Records excerpted from a collection:
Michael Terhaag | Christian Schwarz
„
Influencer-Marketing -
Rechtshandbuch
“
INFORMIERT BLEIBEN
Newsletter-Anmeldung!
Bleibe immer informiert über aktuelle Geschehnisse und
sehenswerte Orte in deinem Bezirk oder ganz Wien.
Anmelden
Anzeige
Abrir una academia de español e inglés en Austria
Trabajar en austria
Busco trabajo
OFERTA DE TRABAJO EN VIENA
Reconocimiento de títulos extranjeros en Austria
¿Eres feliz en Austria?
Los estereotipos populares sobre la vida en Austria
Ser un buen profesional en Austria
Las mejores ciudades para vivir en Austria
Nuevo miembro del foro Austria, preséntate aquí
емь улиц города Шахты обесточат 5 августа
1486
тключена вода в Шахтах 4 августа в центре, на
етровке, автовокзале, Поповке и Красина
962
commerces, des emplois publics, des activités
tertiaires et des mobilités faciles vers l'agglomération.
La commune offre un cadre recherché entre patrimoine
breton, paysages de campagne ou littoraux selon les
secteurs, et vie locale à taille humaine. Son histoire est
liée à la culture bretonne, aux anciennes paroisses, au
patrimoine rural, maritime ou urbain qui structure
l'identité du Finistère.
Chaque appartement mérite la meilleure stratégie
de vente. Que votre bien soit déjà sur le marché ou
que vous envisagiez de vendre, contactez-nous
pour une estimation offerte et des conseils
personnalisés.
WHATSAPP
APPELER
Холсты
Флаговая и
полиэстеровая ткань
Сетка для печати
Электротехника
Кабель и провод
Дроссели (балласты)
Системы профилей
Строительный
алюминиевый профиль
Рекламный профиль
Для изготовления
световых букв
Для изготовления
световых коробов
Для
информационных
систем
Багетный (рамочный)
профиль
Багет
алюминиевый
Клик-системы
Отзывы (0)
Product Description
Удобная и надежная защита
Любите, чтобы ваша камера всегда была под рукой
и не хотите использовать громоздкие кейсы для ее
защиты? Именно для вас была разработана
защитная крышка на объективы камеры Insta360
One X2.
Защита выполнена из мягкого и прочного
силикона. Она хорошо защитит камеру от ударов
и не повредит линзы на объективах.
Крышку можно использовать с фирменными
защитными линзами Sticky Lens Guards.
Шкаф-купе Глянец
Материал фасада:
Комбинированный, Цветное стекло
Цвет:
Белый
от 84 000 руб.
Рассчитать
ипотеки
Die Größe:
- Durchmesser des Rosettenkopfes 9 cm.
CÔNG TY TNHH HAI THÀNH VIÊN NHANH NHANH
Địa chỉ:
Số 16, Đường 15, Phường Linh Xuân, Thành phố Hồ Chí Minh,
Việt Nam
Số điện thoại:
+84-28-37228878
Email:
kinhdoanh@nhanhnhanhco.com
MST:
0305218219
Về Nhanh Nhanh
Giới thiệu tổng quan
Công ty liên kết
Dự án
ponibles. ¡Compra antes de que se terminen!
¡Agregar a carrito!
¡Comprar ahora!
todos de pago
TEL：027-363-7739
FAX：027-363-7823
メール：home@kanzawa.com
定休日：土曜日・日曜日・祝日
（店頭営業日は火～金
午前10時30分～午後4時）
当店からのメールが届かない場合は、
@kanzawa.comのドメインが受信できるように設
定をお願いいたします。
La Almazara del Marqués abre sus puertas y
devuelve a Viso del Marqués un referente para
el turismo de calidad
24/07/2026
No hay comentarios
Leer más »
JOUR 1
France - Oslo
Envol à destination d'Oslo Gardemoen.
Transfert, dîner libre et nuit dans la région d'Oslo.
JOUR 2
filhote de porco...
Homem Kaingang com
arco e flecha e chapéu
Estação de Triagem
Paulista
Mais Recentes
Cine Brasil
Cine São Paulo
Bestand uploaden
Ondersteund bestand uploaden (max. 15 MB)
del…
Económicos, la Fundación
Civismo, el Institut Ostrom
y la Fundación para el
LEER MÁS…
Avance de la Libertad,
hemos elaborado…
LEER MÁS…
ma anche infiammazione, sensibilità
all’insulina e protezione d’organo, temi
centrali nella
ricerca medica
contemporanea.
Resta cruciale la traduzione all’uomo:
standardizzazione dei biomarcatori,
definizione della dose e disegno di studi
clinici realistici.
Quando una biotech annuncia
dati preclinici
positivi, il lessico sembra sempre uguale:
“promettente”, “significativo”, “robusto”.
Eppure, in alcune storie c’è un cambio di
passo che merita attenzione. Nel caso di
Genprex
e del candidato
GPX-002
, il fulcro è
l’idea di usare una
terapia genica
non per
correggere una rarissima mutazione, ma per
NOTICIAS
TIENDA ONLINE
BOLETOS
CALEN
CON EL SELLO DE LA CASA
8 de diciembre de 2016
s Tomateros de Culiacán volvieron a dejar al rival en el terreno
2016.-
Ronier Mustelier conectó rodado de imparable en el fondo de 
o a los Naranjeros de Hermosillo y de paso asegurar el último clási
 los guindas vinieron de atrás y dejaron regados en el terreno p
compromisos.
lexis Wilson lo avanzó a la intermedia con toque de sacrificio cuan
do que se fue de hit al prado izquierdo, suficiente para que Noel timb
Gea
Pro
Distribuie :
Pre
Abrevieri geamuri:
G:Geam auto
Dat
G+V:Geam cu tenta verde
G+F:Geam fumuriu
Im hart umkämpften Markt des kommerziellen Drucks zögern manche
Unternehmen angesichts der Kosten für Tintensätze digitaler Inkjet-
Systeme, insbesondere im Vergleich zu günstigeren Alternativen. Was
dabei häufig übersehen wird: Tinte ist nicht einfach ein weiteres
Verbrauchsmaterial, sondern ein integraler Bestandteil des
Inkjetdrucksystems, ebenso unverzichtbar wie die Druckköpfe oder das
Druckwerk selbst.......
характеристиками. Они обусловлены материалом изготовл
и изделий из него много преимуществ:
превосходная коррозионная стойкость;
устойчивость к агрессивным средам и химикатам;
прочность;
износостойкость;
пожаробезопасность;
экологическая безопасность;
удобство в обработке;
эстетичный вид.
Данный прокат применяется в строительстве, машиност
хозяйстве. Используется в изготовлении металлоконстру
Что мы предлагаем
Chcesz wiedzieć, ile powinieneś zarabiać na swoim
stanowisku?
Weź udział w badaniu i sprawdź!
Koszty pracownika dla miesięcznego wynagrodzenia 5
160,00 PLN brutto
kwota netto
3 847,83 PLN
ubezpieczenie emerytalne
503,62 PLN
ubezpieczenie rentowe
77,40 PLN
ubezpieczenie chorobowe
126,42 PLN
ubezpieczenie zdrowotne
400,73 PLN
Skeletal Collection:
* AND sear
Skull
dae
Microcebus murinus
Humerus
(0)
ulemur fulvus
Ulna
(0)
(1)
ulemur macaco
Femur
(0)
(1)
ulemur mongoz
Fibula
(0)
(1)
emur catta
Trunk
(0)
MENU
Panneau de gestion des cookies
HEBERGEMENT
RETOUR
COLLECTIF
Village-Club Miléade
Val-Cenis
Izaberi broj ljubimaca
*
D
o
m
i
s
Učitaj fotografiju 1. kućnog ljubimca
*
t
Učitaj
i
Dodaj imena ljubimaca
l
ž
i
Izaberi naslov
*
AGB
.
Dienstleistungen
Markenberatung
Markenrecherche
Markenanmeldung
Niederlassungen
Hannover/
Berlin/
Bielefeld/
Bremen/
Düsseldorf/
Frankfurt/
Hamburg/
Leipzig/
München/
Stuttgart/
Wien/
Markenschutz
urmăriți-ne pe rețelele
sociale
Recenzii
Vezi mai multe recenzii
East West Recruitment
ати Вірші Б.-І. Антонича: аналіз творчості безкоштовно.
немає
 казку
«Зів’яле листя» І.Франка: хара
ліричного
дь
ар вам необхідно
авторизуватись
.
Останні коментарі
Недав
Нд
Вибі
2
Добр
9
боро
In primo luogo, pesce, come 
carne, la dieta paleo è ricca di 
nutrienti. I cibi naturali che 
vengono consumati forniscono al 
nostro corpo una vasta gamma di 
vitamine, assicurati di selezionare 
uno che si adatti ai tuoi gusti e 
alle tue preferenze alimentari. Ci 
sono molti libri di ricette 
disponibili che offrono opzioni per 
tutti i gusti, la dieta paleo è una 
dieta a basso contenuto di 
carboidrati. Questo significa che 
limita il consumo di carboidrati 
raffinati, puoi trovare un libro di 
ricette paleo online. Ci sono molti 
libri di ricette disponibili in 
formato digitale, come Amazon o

» PROBLEM REQUIREMENTS: After locating the line with "carne, la dieta paleo è ricca di" in the records above, please set down that line and all later ones exactly, and no other line.

» RESPONSE FOR THIS EXERCISE:
carne, la dieta paleo è ricca di 
nutrienti. I cibi naturali che 
vengono consumati forniscono al 
nostro corpo una vasta gamma di 
vitamine, assicurati di selezionare 
uno che si adatti ai tuoi gusti e 
alle tue preferenze alimentari. Ci 
sono molti libri di ricette 
disponibili che offrono opzioni per 
tutti i gusti, la dieta paleo è una 
dieta a basso contenuto di 
carboidrati. Questo significa che 
limita il consumo di carboidrati 
raffinati, puoi trovare un libro di 
ricette paleo online. Ci sono molti 
libri di ricette disponibili in 
formato digitale, come Amazon o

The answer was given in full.